テーブルには転がった空き缶が2缶 飲みかけが1缶。
タバコだって灰皿いっぱいになっている。
先生がソファに腰を落としてその残骸を増やすために火をつけた。

「先生の方が勝ったのに荒れてるんだ。」

「勝ってもお前は手にはいらんからな。」

「ごめん。先生俺・・」

「それ以上言うな。用件だけ言え。」

ポケットから出した鍵を俺はその荒れたテーブルの上に置いた。

先生はまた何も言わず背をむけてタバコを吸い始める。
俺はそれを無理やりに掠め取ると口に運んだ。前夜祭の日と同じように。
苦い・・・むせ返りそうになりながらも俺はそれを続けた。

驚いたように先生が俺をみた。

「やめとけ あいつはタバコは嫌いだ。」

「いい。なんか吸いたい気分なんだ。」

だが、先生はもう1度俺からそれを掠め取った。

「あいつが待ってる。それとも俺にまた押し倒されたいのか?」

俺が何もいえないでいると先生は小さくため息をついた。

「もう行け。」

なんとなくつかない踏ん切りを抱えて背を向けたとき
先生の立ち上がる気配に振りかえった。

「進藤忘れ物だ。

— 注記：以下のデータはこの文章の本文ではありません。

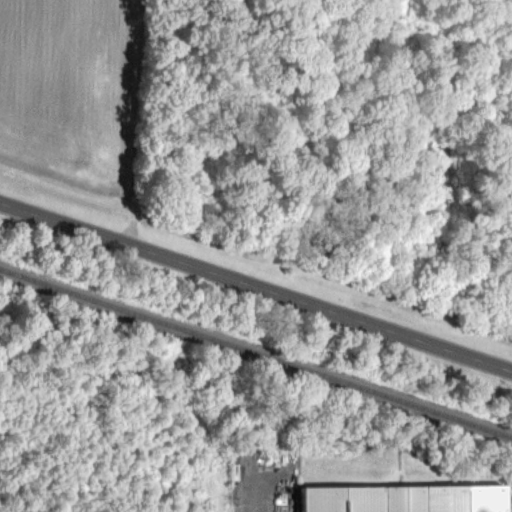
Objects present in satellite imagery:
road: (256, 288)
railway: (255, 351)
building: (409, 498)
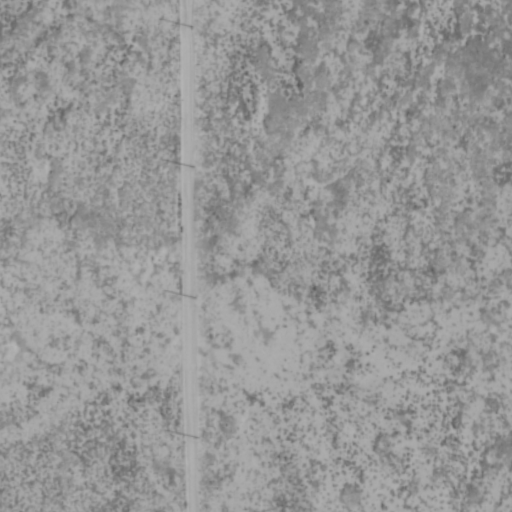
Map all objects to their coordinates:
road: (137, 256)
railway: (108, 283)
railway: (102, 294)
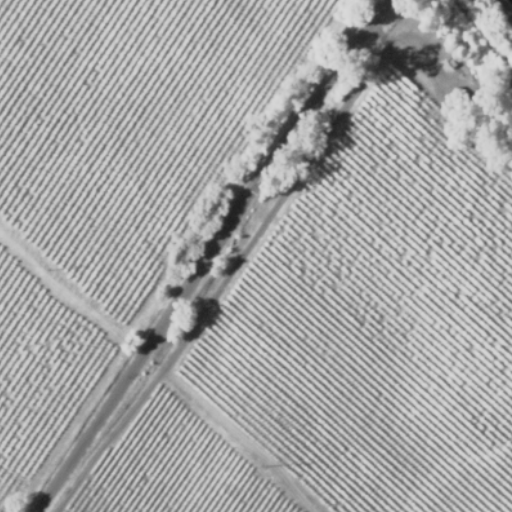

」

伸ばされた手には何もない。

無くしたはずの扇子・・・。それを持っていけというのだろう。
俺は見えないそれを受け取った。



前に進むために。



先生の部屋をでてエレベーターの前に佇む人物に俺は
足をとめた。

「塔矢・・迎えに来たのか?」

「待てなかった。とても、緒方さんに君をとられてしまうんじゃ
ないかと思うと不安で。」


無言のままに招かれてエレベーターに乗り込むと二人だけの
空間に塔矢がオレに口びるを落とそうとしてその直前で
顔を曇らせた。

嫉妬に狂いそうだと・・・つぶやいた塔矢に
俺は笑って自ら塔矢に口付けた。

「これでお前も同罪。先生と間接キスだ。」と。




                          2004年04月13日(再編集2007.2月18日)


あとがき

ここまで読んで下さったお客様ありがとうございました。
このお話は天空の破片を書くにあたって煮詰まってしまった私がその部分
だけを取り出して練習したっていう感じになってます。だからか設定が「天空の
破片」ととても似ているという(苦笑い)
アキラくんと緒方先生との勝負を曖昧にしておきたかったのもそのせいかな。
次はその天空の破片を編集しようと思います。60話近くあるお話で長いので
少しづつがんばって編集していこうと思います。